O professor universitário Mário Filho, também conselheiro da Câmara de Geologia e Minas do Conselho Regional de Engenharia e Agronomia de Pernambuco (CREA-PE), defende a ampliação de monitoramento de áreas de risco não só no Recife, mas na Região Metropolitana, para evitar desmoronamentos.

“A geologia da RMR tem morros que são suscetíveis a desmoronamento por ter áreas com bastante areia, que tendem a deslizar. E o princípio básico para evitar isso é o mapeamento. Colocação de lonas e construção de muros são maquiagens que podem ajudar, mas são ações definitivas. Tem que fazer a correção das áreas e retirar pessoas que moram em áreas que tenham um zoneamento crítico”, exemplificou.

Integrante do movimento Recife de Luta, Rud Rafael, defende que o investimento para áreas de risco seja ampliado na cidade, além de que mais comunidades ganhem o título de Zona Especial de Interesse Social (Zeis) para que a criação de planos urbanísticos que identifiquem suas necessidades sejam elaborados com mais facilidade.

“Quando não há esse investimento o resultado são essas catástrofes socioambientais.. É um desafio do Recife gerar estrutura para áreas de morro e não fazer com que a água escorra e alague as áreas planas. Se tem uma política paliativa de colocar lonas para evitar que a água incida diretamente no solo, mas a impermeabilização do solo é uma maneira mais definitiva, que deve ser acompanhada por ações de drenagem urbana para saber para onde essa área vai escorrer, para que não se concentre e gerem alagamento”, opinou.

Ação Inverno

Neste ano, a Prefeitura do Recife anunciou orçamento de R$ 148 milhões para a Ação Inverno, investidos em medidas de prevenção, monitoramento, eliminação de pontos críticos, e obras de micro e macrodrenagem.

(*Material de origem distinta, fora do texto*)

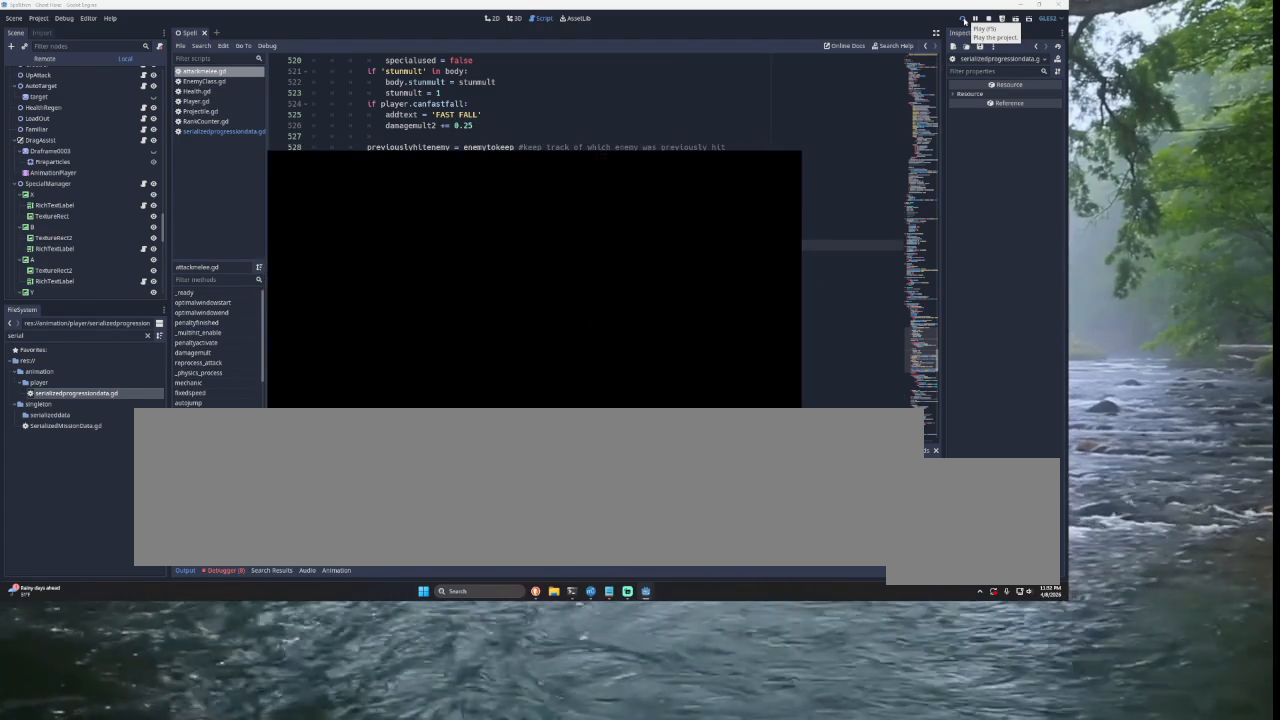
{"buttons": ["L1"], "left_stick": "right", "right_stick": "center", "events": [[433, "left_stick", "right"], [500, "L1", "down"]]}
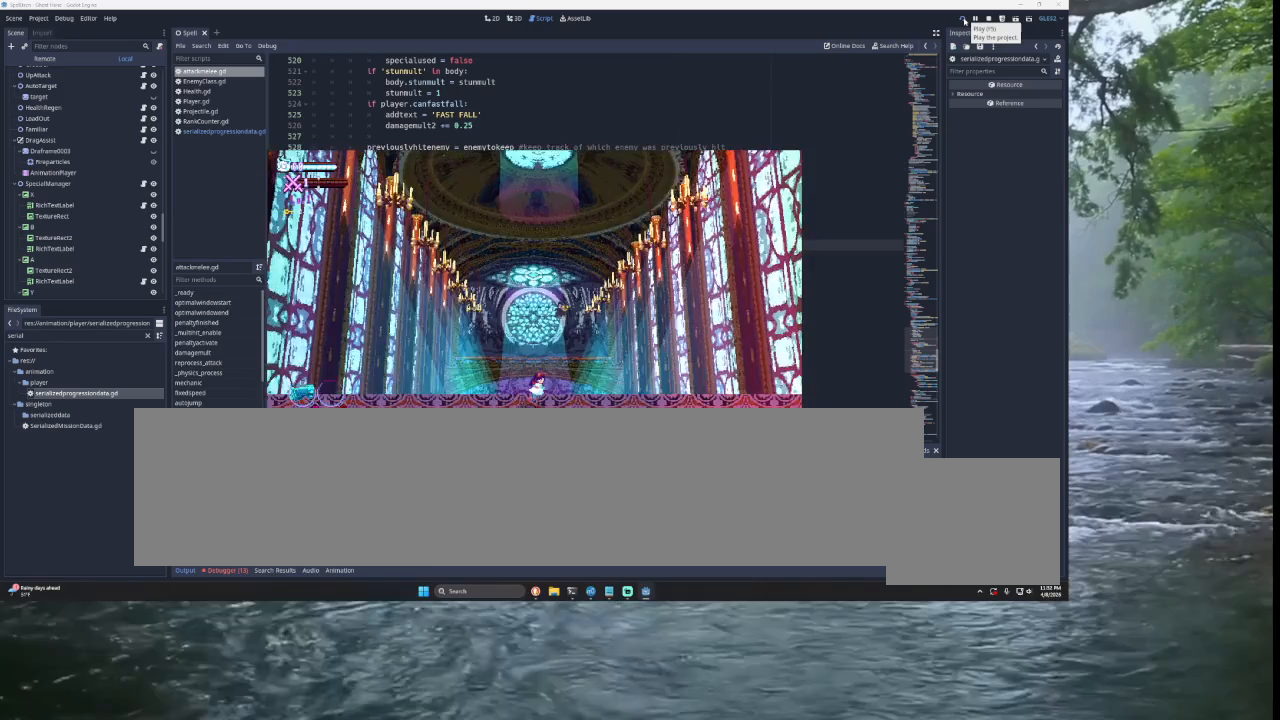
{"buttons": [], "left_stick": "center", "right_stick": "center", "events": [[33, "left_stick", "center"], [167, "L1", "up"], [333, "L1", "down"], [500, "L1", "up"]]}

Ao todo, 3 mil servidores e nove secretarias e órgãos municipais a integram a ação comandada pela Defesa Civil, que tem como principal função evitar ou minimizar situações de calamidade. Em 2022, promete 55 mil vistorias em locais de risco neste ano, 10 mil visitas de orientação porta a porta e 100 ações educativas nas escolas, além da realização de três Núcleos Comunitários de Proteção e Defesa Civil, que visam aproximação com as comunidades para prevenção de riscos por meio de suas lideranças.

Socorro

Nos casos de emergência em áreas de risco, a Defesa Civil recomenda que os moradores liguem para o número 0800-0813400. A ligação é gratuita e a central funciona 24h para atender as chamadas. Além disso, os moradores também devem seguir as orientações enviadas via SMS caso haja possibilidade de chuvas fortes.